Editorial:

El retorno del vitalicio y el cascabel del gato

Está claro que no es la primera vez que los estrategas comunicacionales del Ejército idean una manera de poner en aprietos a un gobierno civil, quedando justo al borde de la raya. La primera vez fue el Ejercicio de Enlace. Luego, todavía en tiempos de Patricio Aylwin, vino el “boinazo”. Frei Ruiz-Tagle sufrió las incertidumbres del retiro que era y no era del entonces comandante en jefe del Ejército. La maniobra del viernes 3 de marzo será, probablemente, la última protagonizada por el capitán general. Pero –transmitida al mundo “en vivo y en directo”- fue mucho más allá de las expectativas de quienes lo esperaron con banda militar y alfombra roja y le organizaron una escolta en tenida de combate y armas ad-hoc.

Los simbolismos en juego son múltiples.

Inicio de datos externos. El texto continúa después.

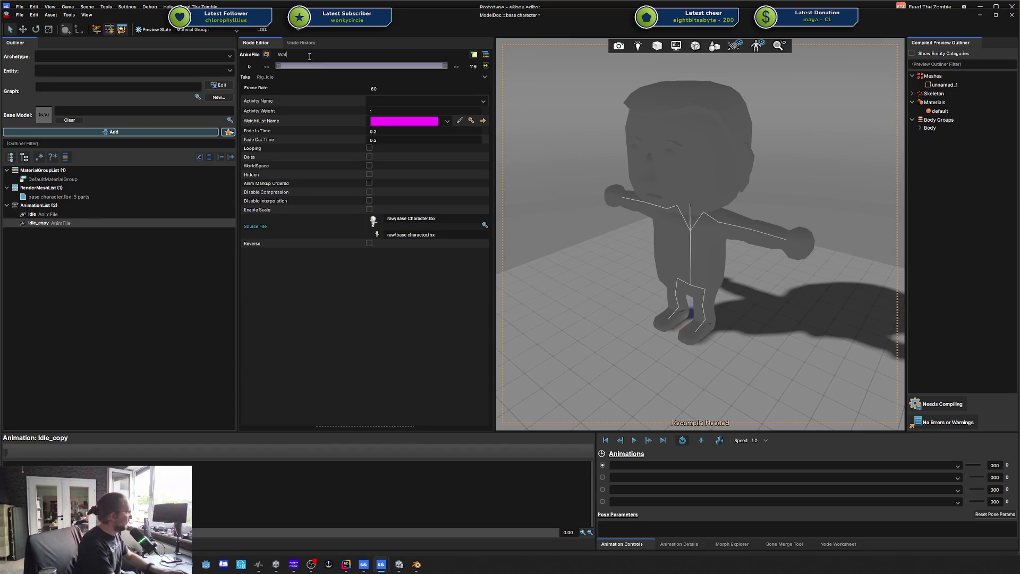
type("king")
key("Return")
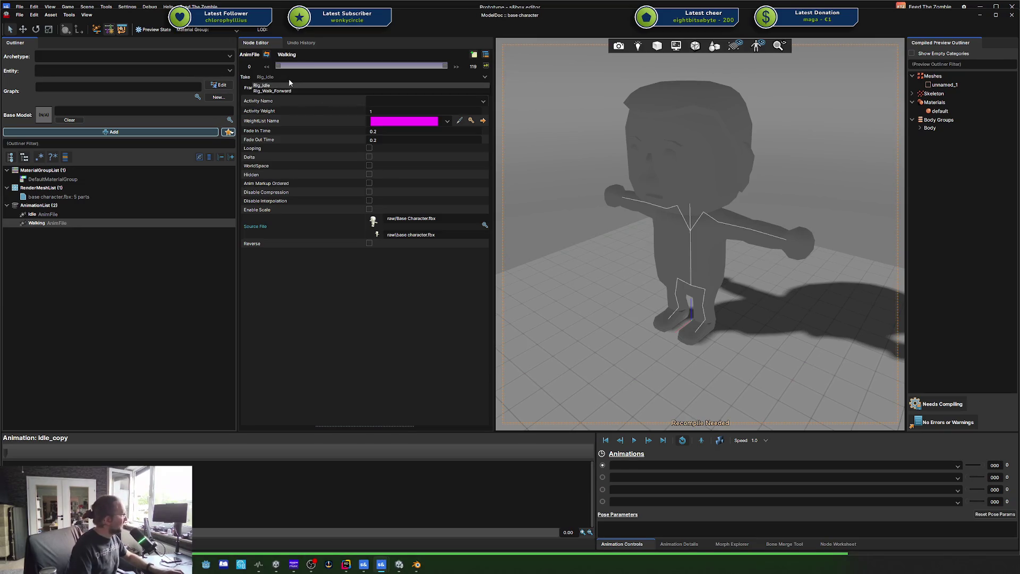
left_click(288, 78)
left_click(289, 91)
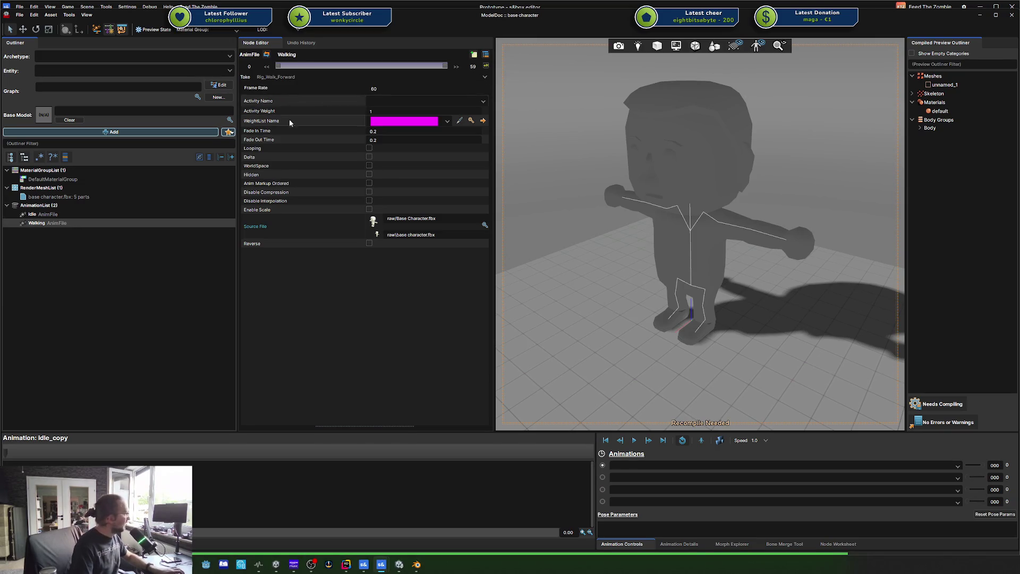
- Preview the Walking and Idle clips, then recompile the model
left_click(85, 213)
left_click(81, 219)
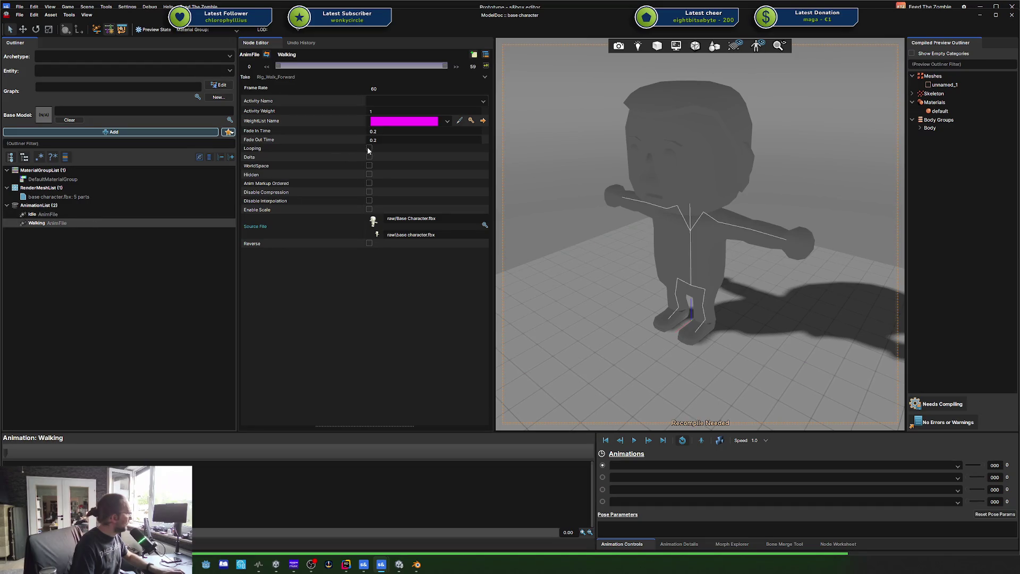
left_click(85, 214)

Pero hay dos que considerar en primer lugar.

Por una parte, el propio senador vitalicio –todavía sedado, según dijo el médico de la FACH que venía en el avión- no pudo dejar de estar a la altura del lugar que se auto-asignó en la historia desde el 9 de septiembre de 1973, según ha dicho a un grupo de entrevistadores de la Universidad Finis Terrae. Pero, por otra parte, los pinochetistas de dentro de las Fuerzas Armadas -que durante año y medio mascaron la impotencia de no poder ir a Londres a liberarlo; sufrieron por tener que cometerse al poder civil, y ver que sus aliados civiles no le hacían asco a un juicio en Chile como mal menor- necesitaban entregar un mensaje categórico.

Es la clásica simbología castrense que tanto nos cuesta entender a los civiles. Frente a aquél que un día les aseguró que “si tocan a uno sólo de mis hombres, se acaba el estado de derecho”, querían decirle que tenían listos sus “corvos acerados”, o sus rifles de asalto, para protegerlo y –también, sobre todo- para protegerse.

Como se ha dicho, el general Ricardo Izurieta perdió la mejor oportunidad de fijar claramente la diferencia entre un soldado democrático y uno que no disimula su añoranza del pasado. Pero no es solo cuestión de deseos. ¿Podía, realmente hacerlo?

Desde octubre de 1998, en un esfuerzo que hasta ahora nadie conoce en su exacta medida, se logró acallar cualquier exabrupto, sin que afloraran las corrientes subterráneas pero ¿por cuánto tiempo más?

Sólo el tiempo nos dirá si este gesto de desafío, es apenas el comienzo de una etapa de tiranteces y tensiones, o el final de una aventura que –para todos los efectos reales- comenzó en setiembre de 1973 cuando el más cauto y hasta entonces reticente de los altos mandos –el general Pinochet- se plegó finalmente al golpe militar.

No es sólo tarea del nuevo Presidente de la República poner orden en esta materia. Deberán actual los poderes judicial y legislativo. Pero, sobre todo, deberá reaccionar la opinión pública, la que votó por uno y otro candidato en la segunda vuelta el 16 de enero, pero que, con cualquiera de ellos, creía que Pinochet debía volver y someterse a las mismas leyes que todos los chilenos.